For all the subjects, we are also currently collecting:
- Neuropsychological and Cognitive Data: VCFS patients will be administered a standard battery of cognitive measures in major domains thought to be affected in VCFS and schizophrenic populations, including: general intellectual functioning, verbal intelligence and language functioning, working memory, visuo-spatial and perceptual functioning, executive functioning, and attention among others. In addition, psychiatric diagnostic evaluations will be carried out on all VCFS subjects, and include standardized assessment of general psychiatric symptoms with the Structured Clinical Interview for DSM-IV Axis I (SCID-I) as well as specific measures of positive and negative symptoms of psychosis and measures of schizotypy.
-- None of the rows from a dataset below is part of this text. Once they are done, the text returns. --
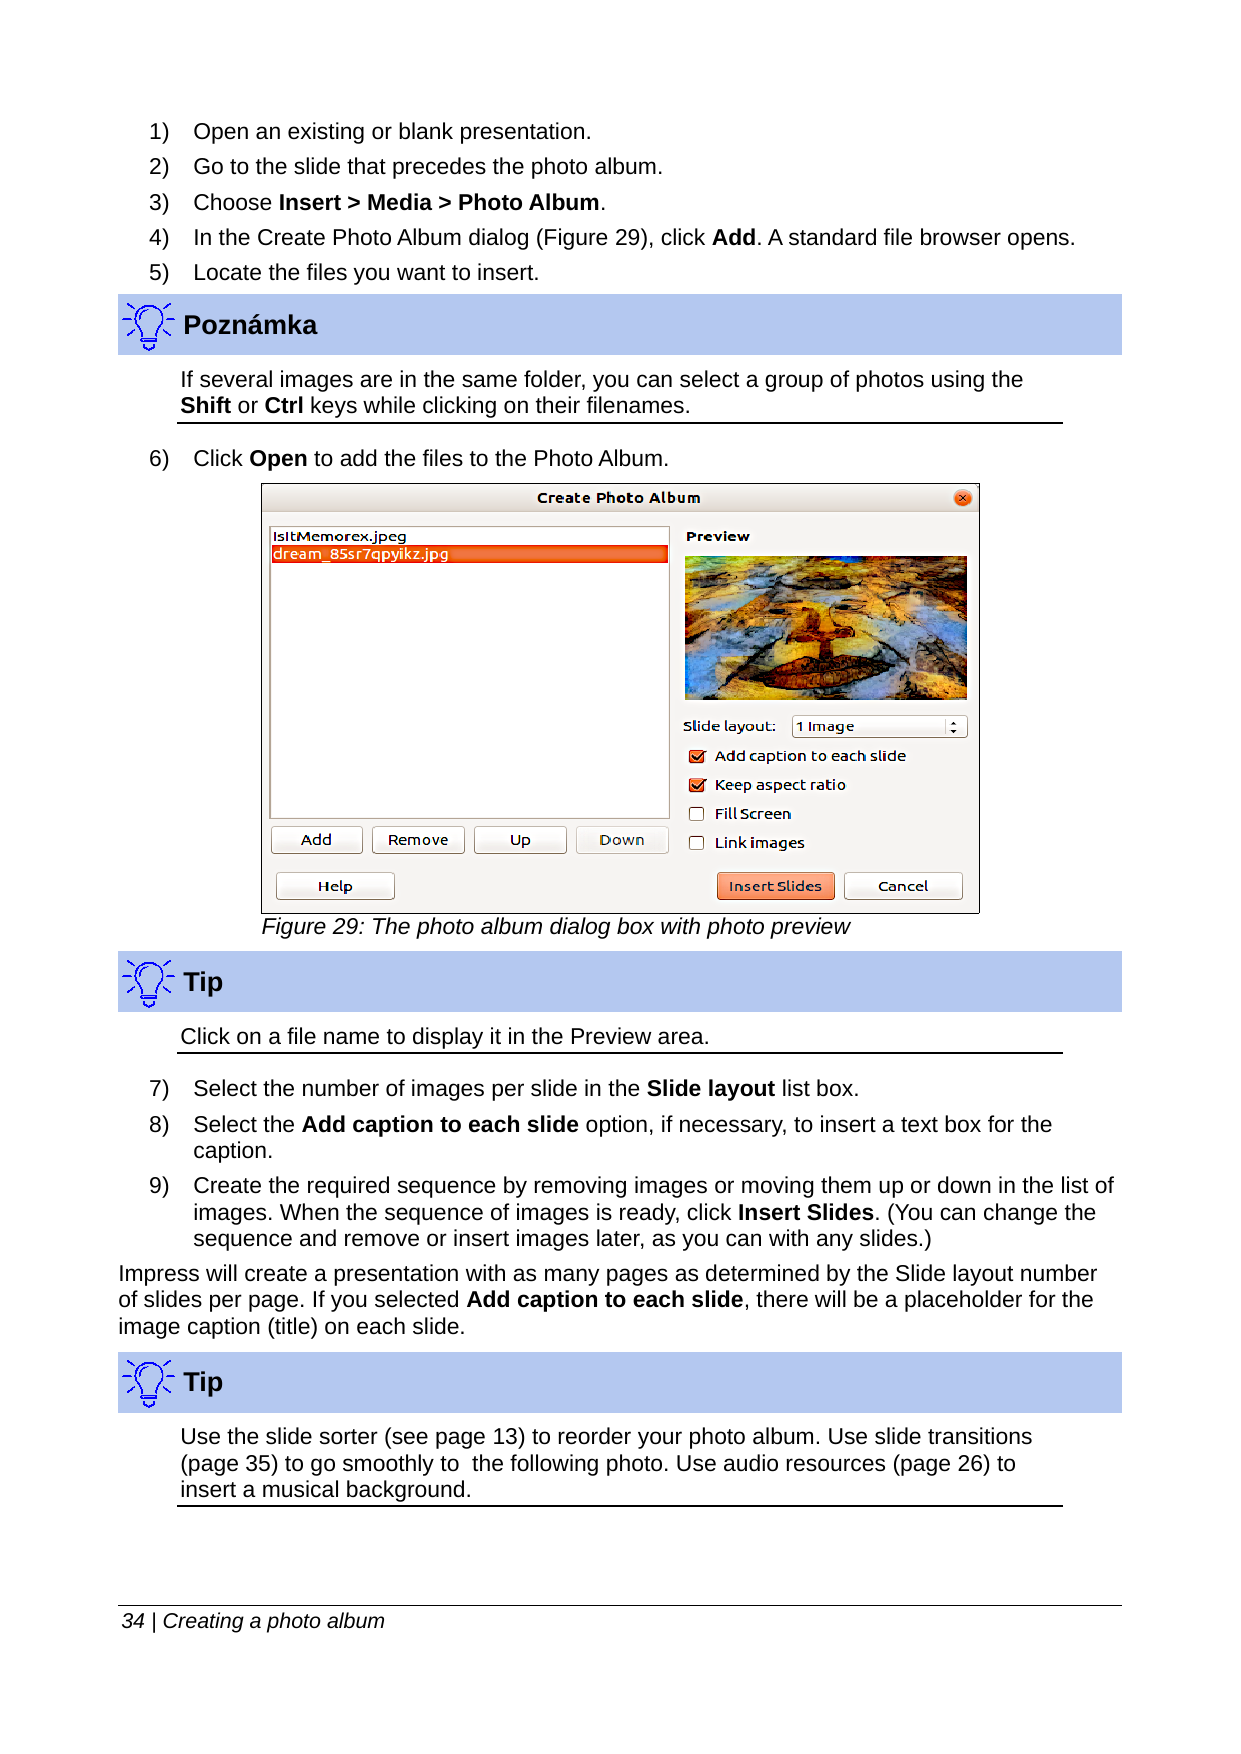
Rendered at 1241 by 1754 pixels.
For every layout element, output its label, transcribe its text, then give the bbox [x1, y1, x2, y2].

picture [262, 484, 979, 913]
subtitle Tip [118, 1352, 1122, 1413]
list Locate the files you want to insert. [169, 259, 1122, 285]
text Use the slide sorter (see page 12) to reorder your photo album. Use slide transitions (page 33) to go smoothly to the following photo. Use audio resources (page 24) to insert a musical background. [177, 1420, 1063, 1505]
list Select the number of images per slide in the Slide layout list box. [169, 1075, 1122, 1102]
picture [119, 952, 179, 1012]
text Figure 29: The photo album dialog box with photo preview [261, 914, 979, 939]
picture [119, 295, 179, 355]
list Open an existing or blank presentation. [169, 118, 1122, 144]
subtitle Tip [118, 951, 1122, 1012]
text If several images are in the same folder, you can select a group of photos using the Shift or Ctrl keys while clicking on their filenames. [177, 363, 1063, 422]
text Impress will create a presentation with as many pages as determined by the Slide layout number of slides per page. If you selected Add caption to each slide, there will be a placeholder for the image caption (title) on each slide. [118, 1260, 1122, 1339]
list Create the required sequence by removing images or moving them up or down in the list of images. When the sequence of images is ready, click Insert Slides. (You can change the sequence and remove or insert images later, as you can with any slides.) [169, 1172, 1122, 1251]
list Click Open to add the files to the Photo Album. [169, 445, 1122, 471]
list Go to the slide that precedes the photo album. [169, 153, 1122, 180]
list Select the Add caption to each slide option, if necessary, to insert a text box for the caption. [169, 1111, 1122, 1163]
subtitle Poznámka [118, 294, 1122, 355]
picture [119, 1352, 179, 1412]
text Click on a file name to display it in the Preview area. [177, 1020, 1063, 1052]
list Choose Insert > Media > Photo Album. [169, 188, 1122, 215]
list In the Create Photo Album dialog (Figure 29), click Add. A standard file browser opens. [169, 224, 1122, 250]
It is expected that structural brain abnormalities will correlate with the presence or absence of psychiatric diagnoses in VCFS subjects (e.g., midline defects like cavum septum pellicidum/vergae or enlarged lateral ventricles in psychotic VCFS subjects) and various cognitive measures (e.g., impairment in executive functioning and attention correlated with prefrontal lobe cortex anomalies; arithmetic ability correlated with inferior parietal lobe anomalies; and verbal memory correlated with left superior temporal gyrus, and left amygdale-hippocampal complex).
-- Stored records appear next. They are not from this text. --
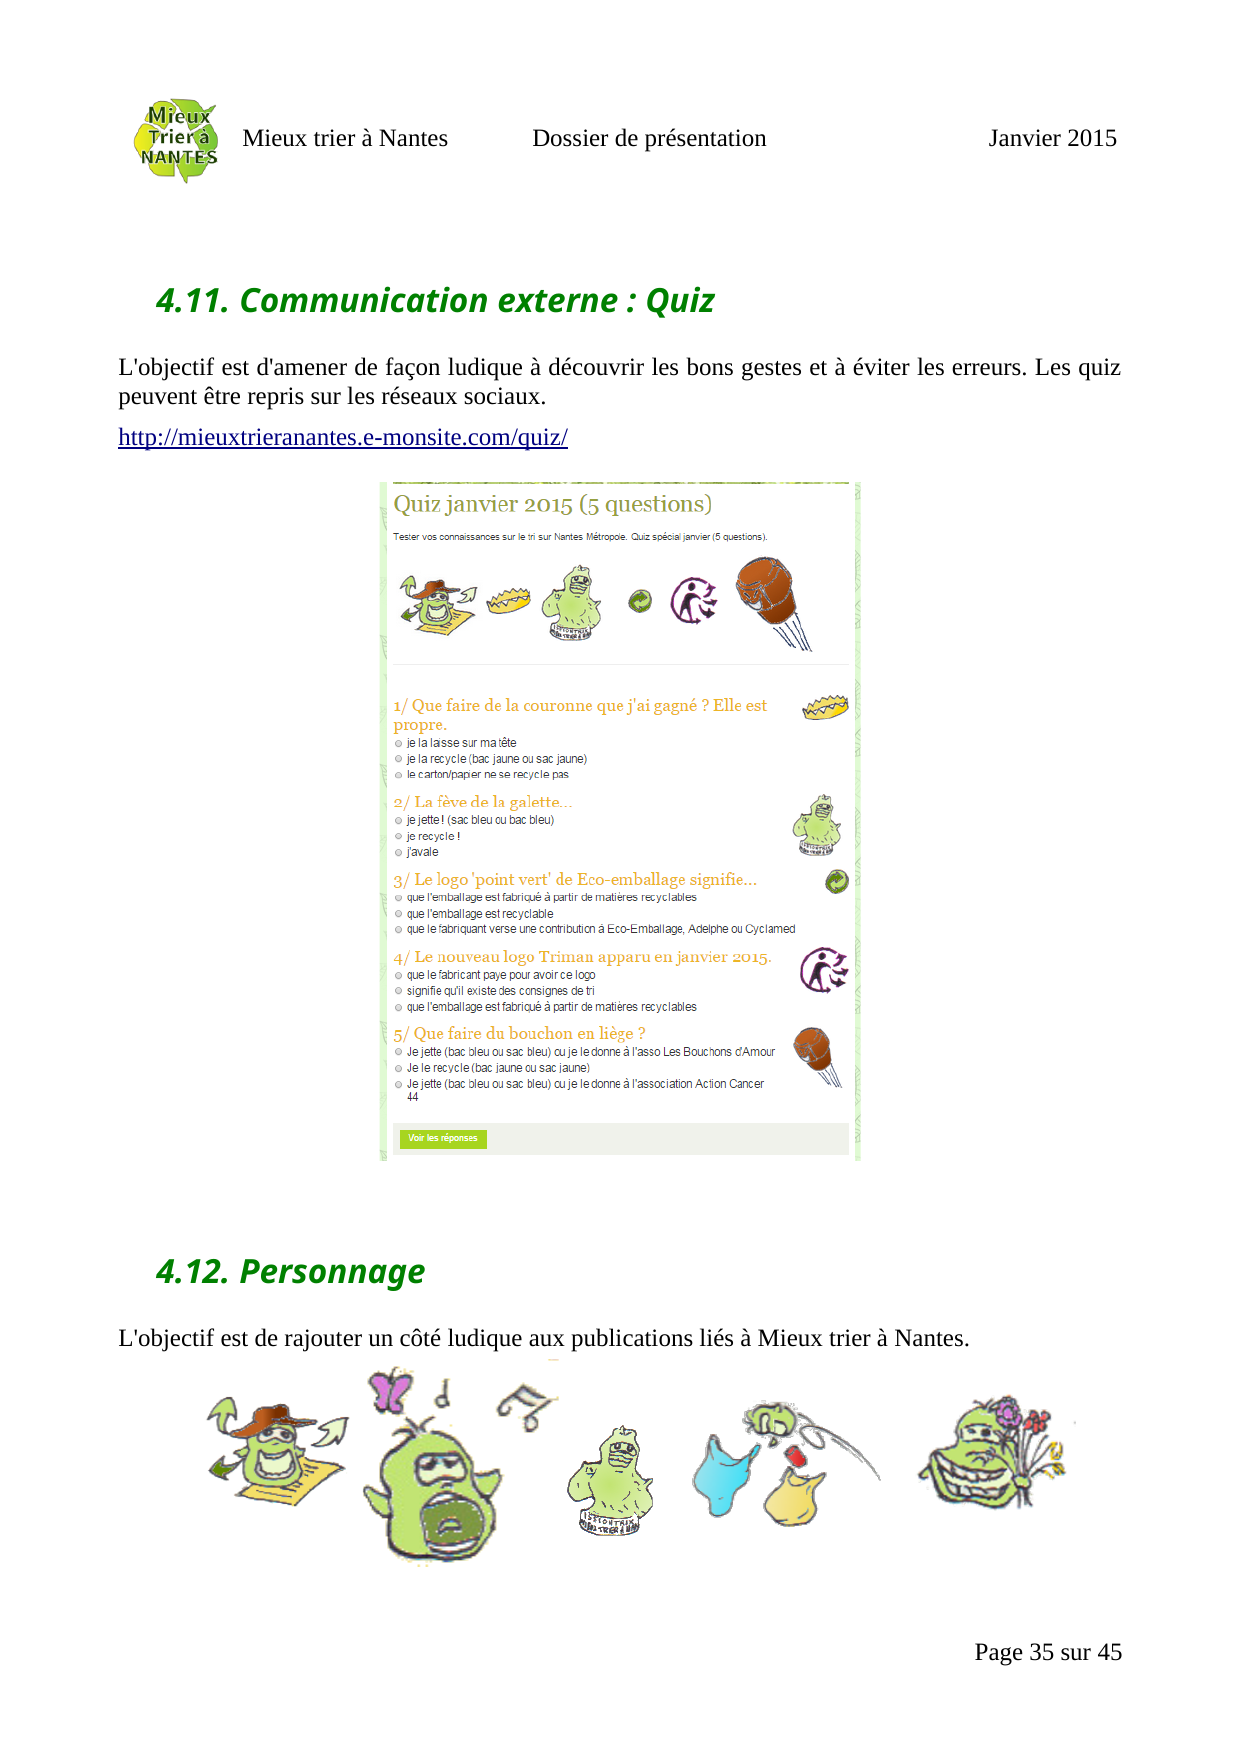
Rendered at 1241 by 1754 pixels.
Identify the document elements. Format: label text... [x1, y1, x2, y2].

text L'objectif est d'amener de façon ludique à découvrir les bons gestes et à éviter les erreurs. Les quiz peuvent être repris sur les réseaux sociaux. [118, 352, 1122, 410]
subtitle Communication externe : Quiz [148, 277, 1122, 323]
picture [688, 1395, 889, 1534]
picture [907, 1380, 1076, 1512]
subtitle Personnage [148, 1248, 1122, 1293]
text L'objectif est de rajouter un côté ludique aux publications liés à Mieux trier à Nantes. [118, 1323, 1122, 1352]
text http://mieuxtrieranantes.e-monsite.com/quiz/ [118, 422, 1122, 451]
picture [131, 95, 221, 185]
picture [195, 1371, 358, 1516]
picture [362, 1359, 667, 1567]
picture [379, 482, 861, 1161]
- Genetic Measures: As testing every putative genetic variant in every candidate gene that may contribute to the VCFS/DGS phenotype would be prohibitive in terms of time and money, haplotype based approaches offer an alternative. These approaches have contributed to the identification of Mendelian disease genes and are now beginning to help identify susceptibility genes for common, complex diseases. The International HapMap Consortium is constructing genome-wide maps of sequence variation that may facilitate large association studies (The International HapMap Consortium:http://www.hapmap.org/). It is predicted that these approaches will be a powerful tool for common diseases like schizophrenia that are thought to result from a small number of common variants (“common disease-common variant” hypothesis). We propose a pilot investigation of the role of genetic variation found in the 22q11-deleted region using “tag” SNPs that define the haplotype map of this region. Using around two tag SNPs per haplotype block we expect that we will genotype around 160 SNPs for subsequent association studies. Although genes outside 22q11 may have a modifying effect on the phenotypic spectrum, our current focus is on genes within the 22q11 region because we feel it is important to first assess the role of the genes within the 3Mb region of deletion. Once genotyping data are assembled, we will use a case-control study design to determine if any of the genes in the commonly deleted 3Mb region are associated with neuropsychiatric phenotypes. Specifically, we will use the identified tag SNPs to genotype a set of cases (VCFS patients with psychiatric symptoms) and a set of controls (VCFS patients without psychiatric symptoms). Neurocognitive measures, or anatomical abnormalities will also be considered as phenotypes of interest. Both single SNP and haplotype analyses will be undertaken.